Pablo Alonso García (paalon@uoc.edu) holds a BA in Sociology (2022) and an MA in Social Sciences Research Methodology (2024) from Complutense University of Madrid. He is a PhD candidate in Society, Technology and Culture at the Open University of Catalonia, and a member of the “Care and Preparedness in the Network Society” (CareNet) research group at IN3. His research focuses on STS and multispecies studies, particularly the sociomaterial care of oceanic landscapes, and the economisation of aquaculture octopus as a technoscientific problem.

Iván Gallardo Esclapez (ivangall@ucm.es) holds a BA in Sociology and an MA in Sociocultural Analysis of Knowledge and Communication (UCM). He works on the CIMES R&D+i Project and in the Sexual and Reproductive Health Programme at Madrid Salud. His research interests lie in STS and gender studies, with a focus on chemsex practices beyond psychosocial frameworks, viewing drugs as sociomaterial artefacts and attending to gender, sexuality assemblages and harm reduction.

Lucía García Fernández (lugarc19@ucm.es) holds a BA in Sociology and an MA in Sociocultural Analysis of Knowledge and Communication (UCM). She is a PhD candidate in Sociology and Anthropology at UCM, holding a PIF UCM 2024 predoctoral fellowship. Her research interests include STS in health, feminist epistemologies, and gender studies.

Ana Leirós Villas (aleiros@ucm.es) holds a BA in Sociology (University of A Coruña, 2022) and an MA in Sociocultural Analysis of Knowledge and Communication (UCM, 2023). She is currently a first-year PhD student in Anthropology and Sociology at UCM. Her research interests focus on political, religious, and gender analyses of cultural productions and expressions.

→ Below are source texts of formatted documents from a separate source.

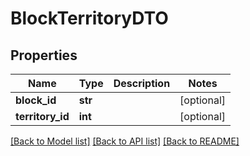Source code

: # BlockTerritoryDTO

## Properties
Name | Type | Description | Notes
------------ | ------------- | ------------- | -------------
**block_id** | **str** |  | [optional] 
**territory_id** | **int** |  | [optional] 

[[Back to Model list]](../README.md#documentation-for-models) [[Back to API list]](../README.md#documentation-for-api-endpoints) [[Back to README]](../README.md)

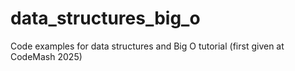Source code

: # data_structures_big_o
Code examples for data structures and Big O tutorial (first given at CodeMash 2025)
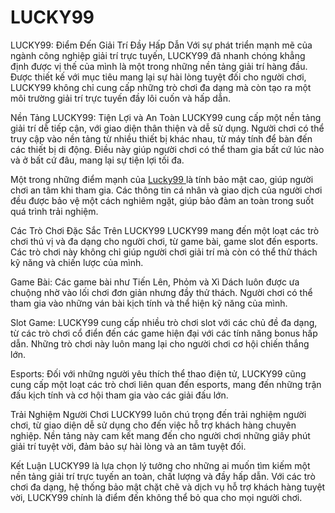 # LUCKY99
LUCKY99: Điểm Đến Giải Trí Đầy Hấp Dẫn
Với sự phát triển mạnh mẽ của ngành công nghiệp giải trí trực tuyến, LUCKY99 đã nhanh chóng khẳng định được vị thế của mình là một trong những nền tảng giải trí hàng đầu. Được thiết kế với mục tiêu mang lại sự hài lòng tuyệt đối cho người chơi, LUCKY99 không chỉ cung cấp những trò chơi đa dạng mà còn tạo ra một môi trường giải trí trực tuyến đầy lôi cuốn và hấp dẫn.

Nền Tảng LUCKY99: Tiện Lợi và An Toàn
LUCKY99 cung cấp một nền tảng giải trí dễ tiếp cận, với giao diện thân thiện và dễ sử dụng. Người chơi có thể truy cập vào nền tảng từ nhiều thiết bị khác nhau, từ máy tính để bàn đến các thiết bị di động. Điều này giúp người chơi có thể tham gia bất cứ lúc nào và ở bất cứ đâu, mang lại sự tiện lợi tối đa.

Một trong những điểm mạnh của <a href="https://lucky99-vn.com"> Lucky99 </a>  là tính bảo mật cao, giúp người chơi an tâm khi tham gia. Các thông tin cá nhân và giao dịch của người chơi đều được bảo vệ một cách nghiêm ngặt, giúp bảo đảm an toàn trong suốt quá trình trải nghiệm.

Các Trò Chơi Đặc Sắc Trên LUCKY99
LUCKY99 mang đến một loạt các trò chơi thú vị và đa dạng cho người chơi, từ game bài, game slot đến esports. Các trò chơi này không chỉ giúp người chơi giải trí mà còn có thể thử thách kỹ năng và chiến lược của mình.

Game Bài: Các game bài như Tiến Lên, Phỏm và Xì Dách luôn được ưa chuộng nhờ vào lối chơi đơn giản nhưng đầy thử thách. Người chơi có thể tham gia vào những ván bài kịch tính và thể hiện kỹ năng của mình.

Slot Game: LUCKY99 cung cấp nhiều trò chơi slot với các chủ đề đa dạng, từ các trò chơi cổ điển đến các game hiện đại với các tính năng bonus hấp dẫn. Những trò chơi này luôn mang lại cho người chơi cơ hội chiến thắng lớn.

Esports: Đối với những người yêu thích thể thao điện tử, LUCKY99 cũng cung cấp một loạt các trò chơi liên quan đến esports, mang đến những trận đấu kịch tính và cơ hội tham gia vào các giải đấu lớn.

Trải Nghiệm Người Chơi
LUCKY99 luôn chú trọng đến trải nghiệm người chơi, từ giao diện dễ sử dụng cho đến việc hỗ trợ khách hàng chuyên nghiệp. Nền tảng này cam kết mang đến cho người chơi những giây phút giải trí tuyệt vời, đảm bảo sự hài lòng và an tâm tuyệt đối.

Kết Luận
LUCKY99 là lựa chọn lý tưởng cho những ai muốn tìm kiếm một nền tảng giải trí trực tuyến an toàn, chất lượng và đầy hấp dẫn. Với các trò chơi đa dạng, hệ thống bảo mật chặt chẽ và dịch vụ hỗ trợ khách hàng tuyệt vời, LUCKY99 chính là điểm đến không thể bỏ qua cho mọi người chơi.

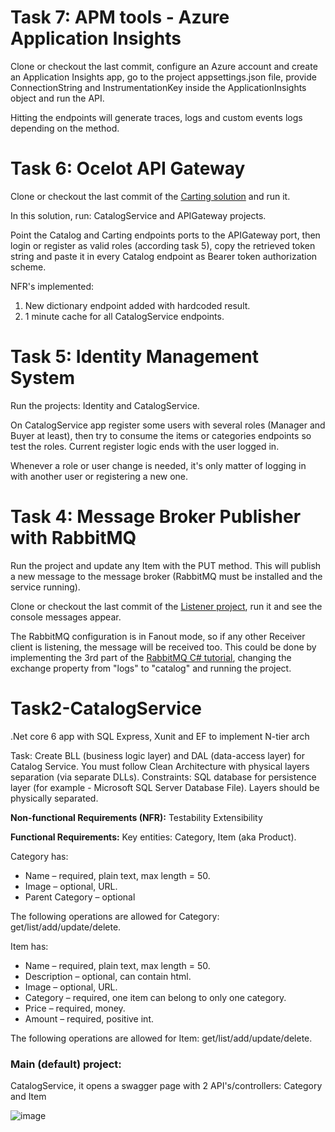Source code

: # Task 7: APM tools - Azure Application Insights
Clone or checkout the last commit, configure an Azure account and create an Application Insights app, go to the project appsettings.json file, provide ConnectionString and InstrumentationKey inside the ApplicationInsights object and run the API.

Hitting the endpoints will generate traces, logs and custom events logs depending on the method.

# Task 6: Ocelot API Gateway
Clone or checkout the last commit of the [Carting solution](https://github.com/camilopv19/CartService) and run it.

In this solution, run: CatalogService and APIGateway projects.

Point the Catalog and Carting endpoints ports to the APIGateway port, then login or register as valid roles (according task 5), copy the retrieved token string and paste it in every Catalog endpoint as Bearer token authorization scheme.

NFR's implemented: 
1) New dictionary endpoint added with hardcoded result.
2) 1 minute cache for all CatalogService endpoints.

# Task 5: Identity Management System

Run the projects: Identity and CatalogService.

On CatalogService app register some users with several roles (Manager and Buyer at least), then try to consume the items or categories endpoints so test the roles. Current register logic ends with the user logged in.

Whenever a role or user change is needed, it's only matter of logging in with another user or registering a new one.

# Task 4: Message Broker Publisher with RabbitMQ

Run the project and update any Item with the PUT method. This will publish a new message to the message broker (RabbitMQ must be installed and the service running).

Clone or checkout the last commit of the [Listener project](https://github.com/camilopv19/CartService), run it and see the console messages appear.

The RabbitMQ configuration is in Fanout mode, so if any other Receiver client is listening, the message will be received too.
This could be done by implementing the 3rd part of the [RabbitMQ C# tutorial](https://www.rabbitmq.com/tutorials/tutorial-three-dotnet.html), changing the exchange property from "logs" to "catalog" and running the project.


# Task2-CatalogService
.Net core 6 app with SQL Express, Xunit and EF to implement N-tier arch

Task:
Create BLL (business logic layer) and DAL (data-access layer) for Catalog Service. You must follow Clean Architecture with physical layers separation (via separate DLLs).
Constraints:
SQL database for persistence layer (for example - Microsoft SQL Server Database File).
Layers should be physically separated.

**Non-functional Requirements (NFR):**
Testability
Extensibility

**Functional Requirements:**
Key entities: Category, Item (aka Product).

Category has:
- Name – required, plain text, max length = 50.
- Image – optional, URL.
- Parent Category – optional

The following operations are allowed for Category: get/list/add/update/delete.

Item has:
- Name – required, plain text, max length = 50.
- Description – optional, can contain html.
- Image – optional, URL.
- Category – required, one item can belong to only one category.
- Price – required, money.
- Amount – required, positive int.

The following operations are allowed for Item: get/list/add/update/delete.

### Main (default) project:
CatalogService, it opens a swagger page with 2 API's/controllers: Category and Item

![image](https://github.com/camilopv19/Task2-CatalogService/assets/26941935/03c722e3-4eab-454e-927a-6f3bb6e5b1f7)
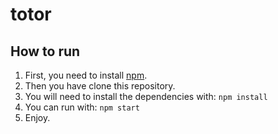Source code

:# totor
## How to run
1. First, you need to install [npm](https://docs.npmjs.com/downloading-and-installing-node-js-and-npm).
2. Then you have clone this repository.
3. You will need to install the dependencies with:
`npm install`
4. You can run with:
`npm start`
5. Enjoy.
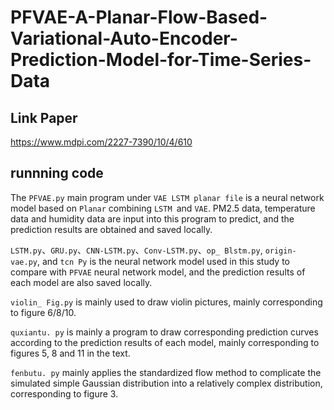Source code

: # PFVAE-A-Planar-Flow-Based-Variational-Auto-Encoder-Prediction-Model-for-Time-Series-Data
## Link Paper  
https://www.mdpi.com/2227-7390/10/4/610  
## runnning code  
The ``PFVAE.py`` main program under ``VAE LSTM planar file`` is a neural network model based on ``Planar`` combining ``LSTM ``and ``VAE``. PM2.5 data, temperature data and humidity data are input into this program to predict, and the prediction results are obtained and saved locally.    
  
``LSTM.py``、``GRU.py``、``CNN-LSTM.py``、``Conv-LSTM.py``、``op_ Blstm.py``, ``origin-vae.py``, and ``tcn Py`` is the neural network model used in this study to compare with ``PFVAE`` neural network model, and the prediction results of each model are also saved locally.  
  
``violin_ Fig.py`` is mainly used to draw violin pictures, mainly corresponding to figure 6/8/10.  
  
``quxiantu. py`` is mainly a program to draw corresponding prediction curves according to the prediction results of each model, mainly corresponding to figures 5, 8 and 11 in the text.  
  
``fenbutu. py`` mainly applies the standardized flow method to complicate the simulated simple Gaussian distribution into a relatively complex distribution, corresponding to figure 3.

Saioa Marrón Pérez (smarron@ucm.es) holds a BA in Social and Cultural Anthropology (UCM, 2023) and an MA in Social Analysis of Knowledge and Communication (UCM). She is a JAE Intro ICU 2024 research fellow at the Balearic Oceanographic Centre (COB-IEO-CSIC) working on the VADAPES II project about climate change and fisheries. Her research explores new practices emerging from the socio-ecological crisis, focusing on the semiotic-material negotiation of risk and uncertainty in the science-society interface from an STS perspective.

Patricia Alía Martínez (patralia@ucm.es) holds a BA in Sociology (2021) and an MA in Social Sciences Research Methodology (2024) from Complutense University of Madrid. She is currently pursuing a PhD in Gender Interdisciplinary Studies at Rey Juan Carlos University, within the CIMES R&D+i project. Her research focuses on Science, Technology, and Gender Studies (STG) and Science and Technology Studies (STS), particularly concerning the intersections of health and gender. Her doctoral thesis explores controversies surrounding Polycystic Ovary Syndrome from the perspectives of patients.

Aaron Zau Nkosi Río (aaron.zaunkosi@cchs.csic.es) holds a BA in Social and Cultural Anthropology (Autonomous University of Madrid, 2022) and an MA in Theory and Critique of Culture (Carlos III University of Madrid, 2023). His research focuses on STS, the anthropology of body and health, and new materialist philosophy. He currently works at the Institute of Public Goods and Policies (IPP-CSIC) in the MORPHEUS European project on prognosis improvement in venous thromboembolism.